The numbers don't lie. Yes, you've seen lots of stories about rain in Texas and Oklahoma, but that's because it has been a usually wet year. Here in Texas we are already at three times the normal rainfall for June, and in Oklahoma, they've already had more rain this year than all of 2006. While the numbers might be nice abstractions for meteorologists, the flash floods that come with these downpours have been deadly.

In the past week, seven Texans have lost their lives to high waters. Last night, a 13-year-old boy was no match for the suburban Dallas creek he was stuck in. Rescuers found him clinging to a concrete beam underneath a bridge. They sent him rope, but he slipped out of it and was carried more than a mile downstream. Police jumped in after him but to no avail. It took a couple of hours in the darkness for a helicopter to spot him, near one of the areas where rescuers had set up a place to catch him. The rescuers performed CPR all the way to the hospital where he was pronounced dead.

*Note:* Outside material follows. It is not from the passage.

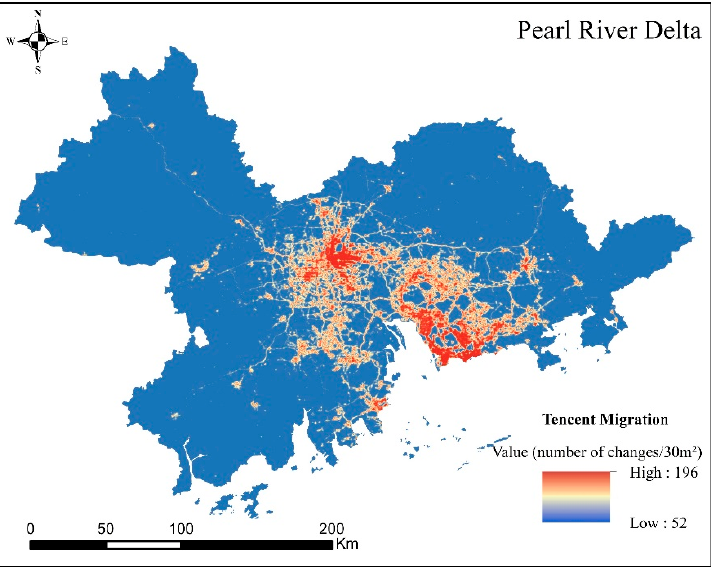
Figure 4. Population changes in PRD urban agglomeration.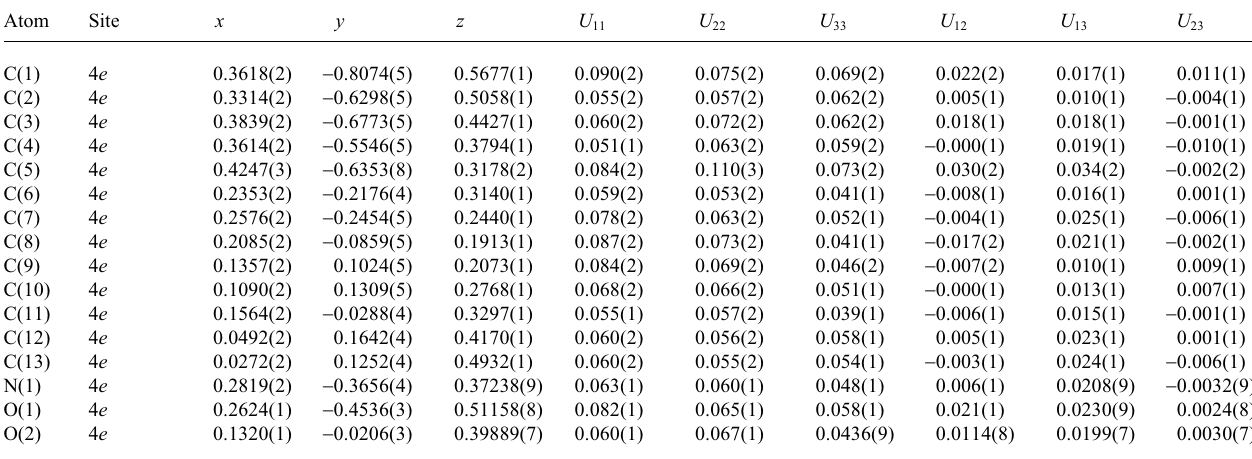
Table 3. Atomic coordinates and displacement parameters (in Å 2 )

It looks so relatively tame, a few inches, perhaps a foot of water. Think about it this way- a little over a foot of flowing water is enough to lift a small car, add a few inches to that and you can lift a truck. So if this young boy was standing in a creek that was swollen to a foot and a half or two feet of flowing water- the force that can move a truck is likely stronger than the most able bodied 13-year-old.

Most of the rescues we see on TV aren't from the middle of creeks, its usually people who choose to ignore warnings on closed roadways, or miscalculate the depth of water and try to drive through. Use your head, heck, use your GPS if you have one, and find another way around a flooded road, and don't let your kids play near any running body of water after a rainstorm.